Seit 2007 versorgen wir jährlich 50-60 Patienten mit gebranchten Prothesen an einem thorakoabdominellen Aneurysma. Die perioperative Sterblichkeit liegt unter 3 Prozent. Zudem gehörten wir zu den ersten Kliniken, die die Standardprothese T-Branch eingesetzt hat.

Aneurysmen betreffen in ca. 20 Prozent die Beckenarterien. Der Erhalt der Durchblutung der Beckenorgane und Gesäßmuskulatur über die innerer Beckenschlagader ist hier aufgrund der tiefen Lage im kleinen Becken ein besondere Herausforderung bei der offenen Therapie. Auch hier haben sich gebranchte Prothesen bewährt, mit denen es gelingt, nicht nur die Durchblutung der Beckenorgane zu erhalten, sondern auch die autonomen Nerven des Beckens zu schonen (Abb.6). Wir versorgen jährlich ca. 30-40 Patienten mit diesen Aneurysmen und können Gesäßclaudikatio, Erektionsstörungen und Darmdurchblutungsstörungen weitgehend vermeiden.
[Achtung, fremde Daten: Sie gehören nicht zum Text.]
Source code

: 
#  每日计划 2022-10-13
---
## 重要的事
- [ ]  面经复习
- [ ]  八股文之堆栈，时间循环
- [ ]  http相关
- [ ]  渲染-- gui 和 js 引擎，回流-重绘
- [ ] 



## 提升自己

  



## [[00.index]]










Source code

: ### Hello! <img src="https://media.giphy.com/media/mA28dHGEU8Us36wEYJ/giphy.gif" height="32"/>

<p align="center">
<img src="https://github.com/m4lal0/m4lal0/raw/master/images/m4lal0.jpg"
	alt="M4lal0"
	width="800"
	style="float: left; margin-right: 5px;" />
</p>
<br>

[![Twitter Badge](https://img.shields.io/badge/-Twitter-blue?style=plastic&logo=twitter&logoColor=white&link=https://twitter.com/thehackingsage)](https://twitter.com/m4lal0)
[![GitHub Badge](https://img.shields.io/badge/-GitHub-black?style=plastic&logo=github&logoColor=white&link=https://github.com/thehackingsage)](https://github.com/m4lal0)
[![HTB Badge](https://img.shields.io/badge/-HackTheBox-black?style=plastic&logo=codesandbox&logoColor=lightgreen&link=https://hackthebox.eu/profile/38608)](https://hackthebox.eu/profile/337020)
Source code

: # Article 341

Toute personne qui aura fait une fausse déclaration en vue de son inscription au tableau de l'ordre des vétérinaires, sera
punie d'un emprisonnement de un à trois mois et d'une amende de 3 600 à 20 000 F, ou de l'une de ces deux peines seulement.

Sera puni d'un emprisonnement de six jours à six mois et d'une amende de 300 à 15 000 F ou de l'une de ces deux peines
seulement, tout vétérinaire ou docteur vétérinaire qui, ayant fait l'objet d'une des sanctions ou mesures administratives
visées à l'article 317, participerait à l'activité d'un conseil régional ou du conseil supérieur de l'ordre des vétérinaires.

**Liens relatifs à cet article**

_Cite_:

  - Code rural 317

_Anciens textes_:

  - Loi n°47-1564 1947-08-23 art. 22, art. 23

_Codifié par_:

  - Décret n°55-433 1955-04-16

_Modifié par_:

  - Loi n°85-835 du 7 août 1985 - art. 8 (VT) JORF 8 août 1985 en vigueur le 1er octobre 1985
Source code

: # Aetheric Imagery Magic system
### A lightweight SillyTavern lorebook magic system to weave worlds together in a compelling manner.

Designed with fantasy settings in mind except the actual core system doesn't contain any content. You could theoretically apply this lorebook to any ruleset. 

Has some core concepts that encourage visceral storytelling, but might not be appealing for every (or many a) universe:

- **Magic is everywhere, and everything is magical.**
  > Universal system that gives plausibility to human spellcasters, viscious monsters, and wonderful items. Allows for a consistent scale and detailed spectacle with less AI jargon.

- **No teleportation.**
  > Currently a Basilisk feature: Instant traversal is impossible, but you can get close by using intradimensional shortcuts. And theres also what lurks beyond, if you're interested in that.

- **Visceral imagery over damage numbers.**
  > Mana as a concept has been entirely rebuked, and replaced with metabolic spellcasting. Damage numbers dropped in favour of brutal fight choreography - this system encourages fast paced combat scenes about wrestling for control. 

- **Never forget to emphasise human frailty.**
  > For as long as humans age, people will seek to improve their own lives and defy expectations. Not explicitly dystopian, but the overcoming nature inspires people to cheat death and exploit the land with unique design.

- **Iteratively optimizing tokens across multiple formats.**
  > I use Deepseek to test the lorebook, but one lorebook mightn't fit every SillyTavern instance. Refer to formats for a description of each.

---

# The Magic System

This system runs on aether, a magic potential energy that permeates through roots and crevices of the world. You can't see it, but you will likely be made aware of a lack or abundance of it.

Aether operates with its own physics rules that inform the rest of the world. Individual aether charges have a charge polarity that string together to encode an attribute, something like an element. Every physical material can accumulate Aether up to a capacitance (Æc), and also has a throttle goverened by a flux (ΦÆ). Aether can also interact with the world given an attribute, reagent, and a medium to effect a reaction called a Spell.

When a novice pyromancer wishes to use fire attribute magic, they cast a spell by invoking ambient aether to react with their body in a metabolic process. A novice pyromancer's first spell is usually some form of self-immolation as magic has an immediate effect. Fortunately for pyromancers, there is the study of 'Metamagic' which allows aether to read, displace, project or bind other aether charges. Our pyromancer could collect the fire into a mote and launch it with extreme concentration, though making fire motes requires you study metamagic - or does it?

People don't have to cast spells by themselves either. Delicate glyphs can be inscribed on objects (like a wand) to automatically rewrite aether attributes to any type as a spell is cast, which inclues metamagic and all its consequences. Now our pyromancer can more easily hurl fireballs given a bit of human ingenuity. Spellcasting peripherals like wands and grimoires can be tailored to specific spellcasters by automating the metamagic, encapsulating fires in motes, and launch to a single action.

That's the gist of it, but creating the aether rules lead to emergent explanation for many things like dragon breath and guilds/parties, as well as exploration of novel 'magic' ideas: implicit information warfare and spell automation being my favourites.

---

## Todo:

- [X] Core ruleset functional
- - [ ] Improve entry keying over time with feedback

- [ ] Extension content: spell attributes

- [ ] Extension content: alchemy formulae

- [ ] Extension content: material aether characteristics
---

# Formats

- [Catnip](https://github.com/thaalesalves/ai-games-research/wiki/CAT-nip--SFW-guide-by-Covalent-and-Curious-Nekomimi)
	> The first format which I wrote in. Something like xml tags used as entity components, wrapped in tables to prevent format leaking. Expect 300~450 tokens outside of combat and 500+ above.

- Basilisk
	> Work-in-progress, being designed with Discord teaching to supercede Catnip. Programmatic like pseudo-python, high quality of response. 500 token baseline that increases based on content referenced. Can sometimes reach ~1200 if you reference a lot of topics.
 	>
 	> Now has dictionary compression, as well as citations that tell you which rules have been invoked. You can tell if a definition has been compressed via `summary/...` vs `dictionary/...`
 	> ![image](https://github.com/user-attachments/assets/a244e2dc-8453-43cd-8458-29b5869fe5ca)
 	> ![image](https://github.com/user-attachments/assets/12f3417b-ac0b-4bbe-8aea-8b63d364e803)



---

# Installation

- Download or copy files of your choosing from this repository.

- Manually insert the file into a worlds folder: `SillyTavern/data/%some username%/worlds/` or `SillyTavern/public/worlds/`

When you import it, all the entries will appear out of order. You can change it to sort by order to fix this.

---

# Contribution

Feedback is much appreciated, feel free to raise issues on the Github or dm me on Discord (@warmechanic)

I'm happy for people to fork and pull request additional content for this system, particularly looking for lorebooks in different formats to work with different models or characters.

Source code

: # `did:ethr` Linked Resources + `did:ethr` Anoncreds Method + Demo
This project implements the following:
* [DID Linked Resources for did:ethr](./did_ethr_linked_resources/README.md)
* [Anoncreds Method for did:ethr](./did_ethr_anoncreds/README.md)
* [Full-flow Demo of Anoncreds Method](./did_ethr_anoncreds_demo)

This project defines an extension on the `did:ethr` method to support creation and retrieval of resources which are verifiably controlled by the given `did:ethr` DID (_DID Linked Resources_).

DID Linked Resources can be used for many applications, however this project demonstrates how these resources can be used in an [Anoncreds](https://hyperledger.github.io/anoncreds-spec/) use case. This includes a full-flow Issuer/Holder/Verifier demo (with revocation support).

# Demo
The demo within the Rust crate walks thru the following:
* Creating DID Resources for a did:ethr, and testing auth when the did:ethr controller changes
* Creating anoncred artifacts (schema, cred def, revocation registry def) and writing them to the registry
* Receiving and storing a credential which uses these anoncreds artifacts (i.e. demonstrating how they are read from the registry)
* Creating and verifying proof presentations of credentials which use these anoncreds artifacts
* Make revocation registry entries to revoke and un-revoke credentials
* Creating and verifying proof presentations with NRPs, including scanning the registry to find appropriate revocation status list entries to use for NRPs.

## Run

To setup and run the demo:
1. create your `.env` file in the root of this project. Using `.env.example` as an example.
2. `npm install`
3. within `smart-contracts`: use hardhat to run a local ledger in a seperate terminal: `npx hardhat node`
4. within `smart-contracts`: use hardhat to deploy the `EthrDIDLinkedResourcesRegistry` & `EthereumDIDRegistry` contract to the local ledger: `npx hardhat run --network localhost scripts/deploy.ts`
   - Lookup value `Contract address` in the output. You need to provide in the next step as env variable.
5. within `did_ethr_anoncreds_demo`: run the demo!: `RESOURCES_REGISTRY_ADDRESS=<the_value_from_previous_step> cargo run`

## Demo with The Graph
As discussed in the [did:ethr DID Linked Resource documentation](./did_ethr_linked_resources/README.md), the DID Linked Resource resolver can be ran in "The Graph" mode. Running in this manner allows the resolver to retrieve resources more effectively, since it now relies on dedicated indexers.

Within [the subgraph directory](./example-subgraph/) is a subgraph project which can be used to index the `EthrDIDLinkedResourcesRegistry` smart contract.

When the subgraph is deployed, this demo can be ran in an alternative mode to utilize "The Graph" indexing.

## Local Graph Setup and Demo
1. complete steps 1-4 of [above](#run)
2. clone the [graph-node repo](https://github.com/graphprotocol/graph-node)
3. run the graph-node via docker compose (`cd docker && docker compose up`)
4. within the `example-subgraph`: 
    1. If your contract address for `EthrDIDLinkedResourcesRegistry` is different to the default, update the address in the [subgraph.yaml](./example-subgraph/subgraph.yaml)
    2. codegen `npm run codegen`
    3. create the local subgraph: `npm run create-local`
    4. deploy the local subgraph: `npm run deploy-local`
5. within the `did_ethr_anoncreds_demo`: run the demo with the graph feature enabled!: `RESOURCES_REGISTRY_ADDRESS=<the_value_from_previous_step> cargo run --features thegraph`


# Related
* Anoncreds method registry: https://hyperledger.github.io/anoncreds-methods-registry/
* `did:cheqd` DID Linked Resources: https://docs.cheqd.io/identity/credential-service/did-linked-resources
Die perioperative Sterblichkeit ist mit 1,4 Prozent sehr gering.

In jüngster Zeit stehen in wenigen ausgewählte Kliniken gebranchte Endoprothesen für Aneurysmen und Dissektionen des Aortenbogens (Abb.7) zur Verfügung. Die Erkrankung an sich als auch die Behandlung beinhalten das besondere Risiko des Schlaganfalls mit möglicherweise erheblichen Folgen z.B. einer Halbseitenlähmung. Sind bestimmte Voraussetzungen erfüllt, kann diesen Patienten die Eröffnung des Brustkorbes und die offene Operation mit Herz-Lungen-Maschine in Hypothermie erspart werden. Die aus dem Aortenbogen abgehenden Halsgefäße für das Gehirn werden hierbei über innenliegende Branches (Cuffs) (Abb.7) angeschlossen. Alle unsere bisher so versorgten Patienten haben diese Operation ohne neurologisches Defizit überlebt.

Offene/konventionelle Aortenbehandlung

Wenn auch die o.g. endovaskulären Behandlungsmethoden heute bei der Mehrheit der Patienten Anwendung finden, so ist doch nicht jede Aortenerkrankung für diese Therapie geeignet. Stark gekurvte und geknickte Aortenverläufe, stark verkalkte, eingeengte oder verschlossene Zugangsgefäße (in der Regel die Beckenschlagadern) oder Veränderungen der Nieren und Bauchgefäße machen die endovaskuläre Therapie gelegentlich unmöglich oder zumindest sehr schwierig. In diesen Fällen wird nach wie vor die offene Aortenchirurgie angewendet.

Auch bei sehr jungen Patienten oder einer Systemerkrankung wie z.B. das Marfan-Syndrom werden die offenen Verfahren angewendet. Technische Weiterentwicklungen auch der offenen Verfahren machen diese Behandlung gerade für die genannten Gruppen ausgesprochen sicher. Ein weiterer Vorteil der offenen Verfahren ist, dass deutlich weniger Kontrolluntersuchungen notwendig sind. Dies ist besonders für jüngere Patienten ein wichtiges Argument.

Als Klinik, die beide Verfahren anbietet, können wir unseren Patienten eine individuelle, für den einzelnen ideale Therapie anbieten, sei es offen oder endovaskulär.